You can simply book your Malapascua resort on Booking.com and then contact them via Booking to arrange the transfer.
Alternatively, if you have time to spare, you can get a taxi to Cebu Northern Bus Terminal and catch a public bus to Maya Port. Once at Maya Port you can ask for the next boat departing to Malapascua – they don’t go until they’re full.
You can also book a private transfer from Cebu Airport to Maya Port on 12Go, but you would still have to find your own boat.
Seahorse with seaweed on its schnoz, Malapascua
Important note: there are no ATMs on Malapascua
Before you depart Cebu, be sure to bring lots of Philippine Pesos with you as there are no ATM machines on Malapascua island. You can probably use a Visa / MasterCard credit card if you’re staying at a resort and also to pay the dive shop for all your diving costs, but be sure to check ahead. You’ll need cash to pay your driver getting to and from Malapascua as well as for meals and drinks on the island outside of where you’re staying and also for tipping at the end of your trip.
ATM machines in the Philippines have relatively low maximum withdrawal limits – around 10000 PHP per day. (approx 200 USD per day). If you need more cash than that, you might want to plan a trip to HSBC Bank in Cebu City which allows withdrawals of up to 40000 PHP. The ATM machines are open 24 hours in a separate room to the left of the main entrance of the bank. The HSBC bank is located on C. Rosales Avenue, opposite the giant Ayala Mall.
Angelina restaurant, Malapascua
How much time should I spend in Malapascua?
Come for the thresher sharks, stay for the macro and relaxed beach vibe. The abundance of macro plus excursions to Gato Island and the thresher sharks would easily occupy 5 days no problem – allow a day either side for transfer to and from Cebu airport and you have a solid week’s vacation. The thresher sharks are definitely a “more than once” dive too – despite the early morning wake-up, it’s likely you’ll want to do it several times.

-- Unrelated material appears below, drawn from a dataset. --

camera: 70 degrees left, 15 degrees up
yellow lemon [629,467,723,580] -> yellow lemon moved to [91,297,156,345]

What dive insurance do I need for the Philippines?
World Nomads provide travel insurance if you’re travelling in the Philippines that covers you both on land during travels to and from Malapascua and also while diving and on dive boats. Their insurance policy provides coverage for certified divers who don’t go below 40 meters and are diving with qualified guides or instructors. You can purchase insurance coverage on a per trip basis and extend it easily online if you decide to keep travelling. World Nomads are recommended by Lonely Planet and National Geographic among others. Get an insurance quote now.

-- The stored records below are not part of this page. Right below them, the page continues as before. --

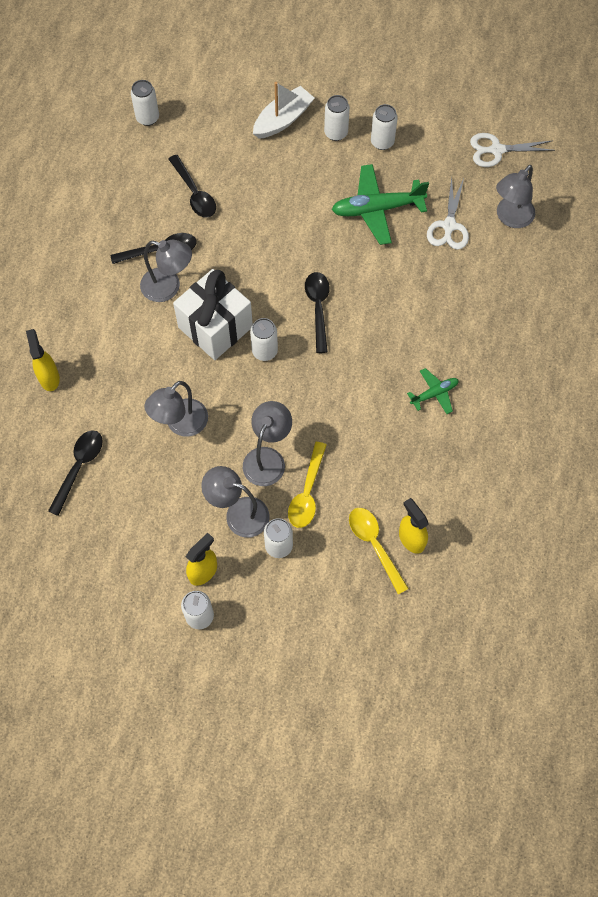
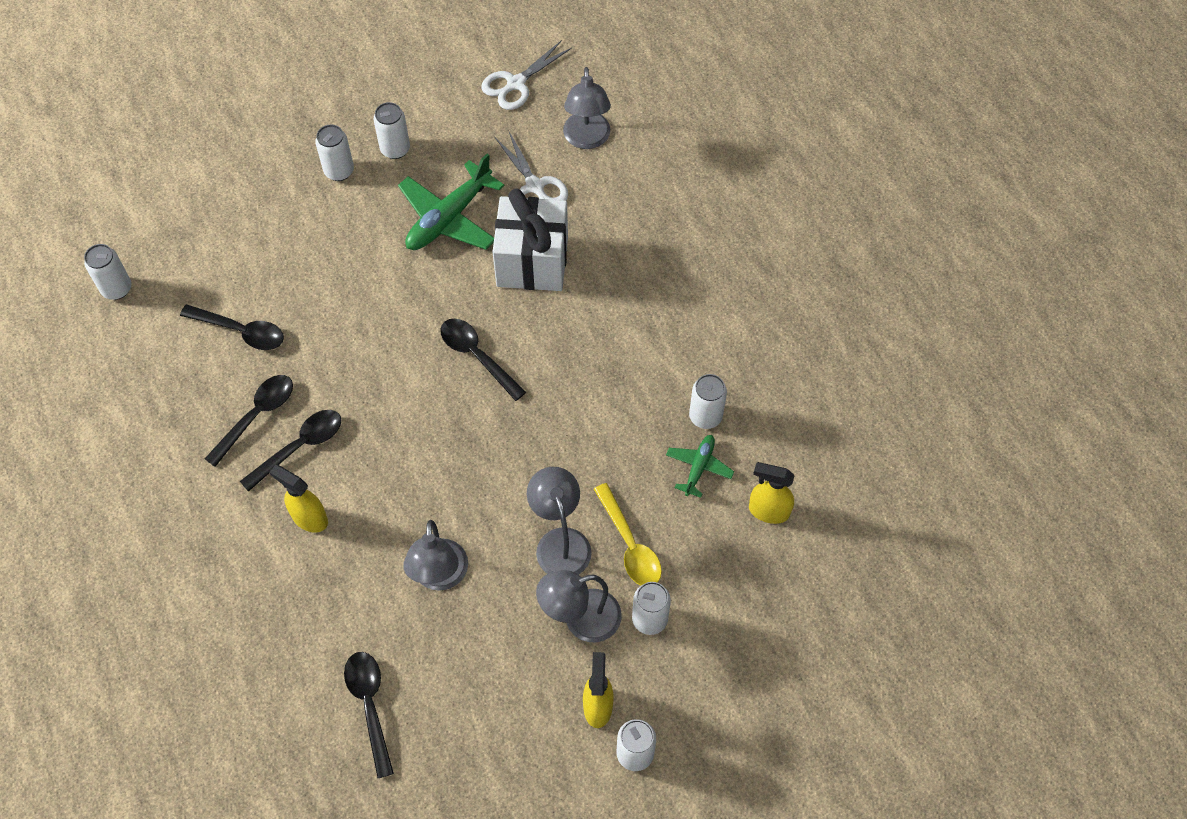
camera: 40 degrees left, 5 degrees down
yellow spray bottle [26,329,60,391] -> yellow spray bottle moved to [269,465,328,532]
grey lamp [140,240,192,302] -> black spoon [240,410,341,492]
white gift [173,269,253,360] -> white gift moved to [492,188,568,291]
white can [250,318,278,361] -> white can moved to [689,374,727,429]
white boat [253,82,314,139] -> none
yellow spoon [349,508,409,595] -> none
green plane [407,368,459,414] -> green plane moved to [666,435,734,498]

Is Malapascua safe for travelers?
Yes, Malapascua is safe. The island has a small permanent population of couple thousand people and a plethora of dive shops and accommodation, mainly aimed at budget travellers with several more high end places opening in recent years. The nearest hyperbaric chamber is in Cebu City. As ever, make sure you have travel and dive insurance.
Hermit crab, Malapascua
What should I pack for a dive trip to Malapascua?

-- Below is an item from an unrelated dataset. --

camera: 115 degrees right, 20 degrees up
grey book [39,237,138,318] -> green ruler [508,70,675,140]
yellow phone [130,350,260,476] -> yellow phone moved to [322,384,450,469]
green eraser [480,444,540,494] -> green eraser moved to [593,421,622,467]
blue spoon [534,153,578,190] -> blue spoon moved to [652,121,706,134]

See the Divehappy Liveaboard Packing List to help you remember to bring everything you need for your scuba trip – it’s pretty much the same whether you’re on a boat or based on land.
Bounty Beach, Malapascua
What topside things are there to do at Malapascua?
Malapascua is a very small island – you could walk the length of it in less than a couple of hours. Besides hanging out at the resorts, bars and restaurants scattered on the two main southern beaches – Logon and Bounty Beach – and, to a lesser extent, the northern beaches, there’s not much else to do. The beaches are in quite good condition for working beaches (ie there are a lot of boats constantly coming and going and also anchored) – certainly very pleasant for sundowners and evening dinner. Stand out places to eat include Angelina’s and almost next door to it Amihan, which is a pretty magical spot up a small hill with views over the bay and some gorgeous architecture. Check out TripAdvisor for other recommended places to eat on Malapascua.